For the past 16 months we have worked on analyzing daily ad exchange bid logs with the goal of creating a “signals intelligence” scoring mechanism that could handle 200 billion bid events in a 24 hour cycle with minimal system requirements.

Today we are able to compute the entropy scores for roughly 2 billion rows per 24 hour window on a single regular Linux server with 48GB of memory using a plain vanilla SQL backend.

Nameless is the first ever significant open source contribution for countering ad fraud. It can be effectively adopted by any company and can be complimentary to any other detection method.

What is entropy?

Entropy method is widely used in a variety of prediction challenges, and especially useful with problems where there are many unknowns, such as is the case with the fast moving ad fraud eco-system. Most people have heard
about entropy in association with thermodynamics, and particularly the Second Law of Thermodynamics, and that is where the concept is coming from. But not everyone know that it was actually entropy method that Alan Turing used when he famously cracked the Nazi Enigma code helping Allies win the World War 2.

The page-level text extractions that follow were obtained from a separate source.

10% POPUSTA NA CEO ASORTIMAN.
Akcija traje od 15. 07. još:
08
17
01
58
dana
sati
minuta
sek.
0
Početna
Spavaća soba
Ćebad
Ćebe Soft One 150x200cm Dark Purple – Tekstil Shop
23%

Central to the information age, entropy measurement is simply a measure of randomness (or lack order if you prefer it that way).

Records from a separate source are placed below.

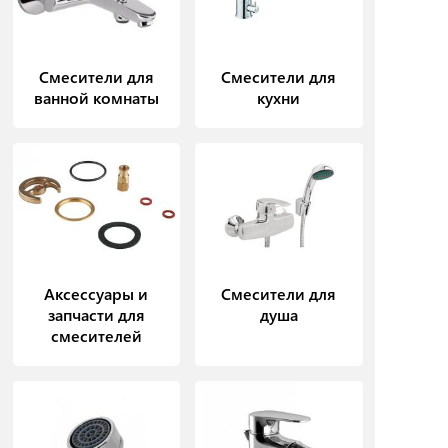
Смесители для
Смесители для
ванной комнаты
кухни
Аксессуары и
Смесители для
запчасти для
душа
смесителей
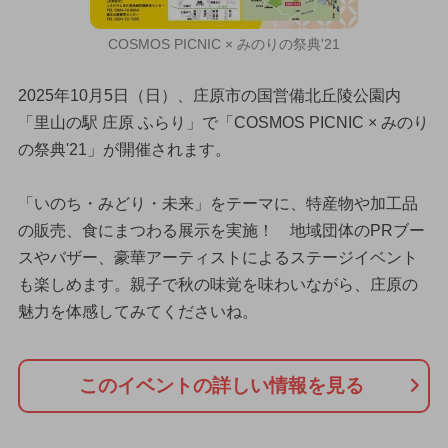
COSMOS PICNIC × みのりの祭典'21
2025年10月5日（日）、庄原市の国営備北丘陵公園内
「里山の駅 庄原 ふらり」で「COSMOS PICNIC × みのり
の祭典'21」が開催されます。
「いのち・みどり・未来」をテーマに、特産物や加工品
の販売、食にまつわる展示を実施！ 地域団体のPRブー
スやバザー、豪華アーティストによるステージイベント
も楽しめます。親子で秋の味覚を味わいながら、庄原の
魅力を体感してみてくださいね。
このイベントの詳しい情報を見る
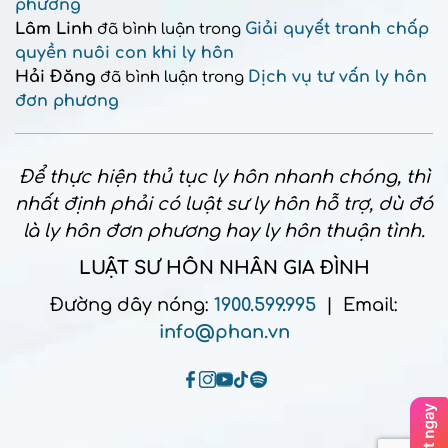
phương
Lâm Linh
Giải quyết tranh chấp
đã bình luận trong
quyền nuôi con khi ly hôn
Hải Đăng
Dịch vụ tư vấn ly hôn
đã bình luận trong
đơn phương
Để thực hiện thủ tục ly hôn nhanh chóng, thì
nhất định phải có luật sư ly hôn hỗ trợ, dù đó
là ly hôn đơn phương hay ly hôn thuận tình.
LUẬT SƯ HÔN NHÂN GIA ĐÌNH
Đường dây nóng:
1900.599.995
| Email:
info@phan.vn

For example, the entropy of a line is very low.

On the other hand, if we split the same line in to pieces and disperse it, now we have much higher entropy in the system.

It has been shown by various applications, including NSA and other government mass-surveillance systems, that entropy measurement offers a superior method for unsupervised anomaly detection.

Using Entropy measurement to detect ad fraud

Our premise was very simple; randomness in traffic patterns would tell if a site or app had inventory quality issues. Let’s consider two extreme scenarios:

a) website gets all of its traffic from one IP address

b) website gets all of its visits from unique IP addresses

In the case-a entropy is as low as it can be. In the case-b entropy is as high as it can be.

Frankly speaking, if your business is at all dependent on ad inventory quality, the picture does not look too good. In this eco-system advertisers waste a large portion of their money, while legitimate publishers lose their revenues to fraud sites.

Rule based configuration

Nameles gives the owner of the system 100% control over the rule configuration aspect of the system. It can be configured in minutes to settings ranging from spray-and-pray to paranoid. I obviously just made those up, and there are no catchy names but it is really 100% configurable by the user in terms of finding the right balance that meets other business objectives.

Rule based approach allows system owners to easily share rule configurations in a form of a configuration file, if they would choose to do so. For situations where Nameles is deployed as a compliment to an existing detection system or stack, rule configuration allows aligning Nameles with weaknesses or strengths of the propriety system its being used to compliment.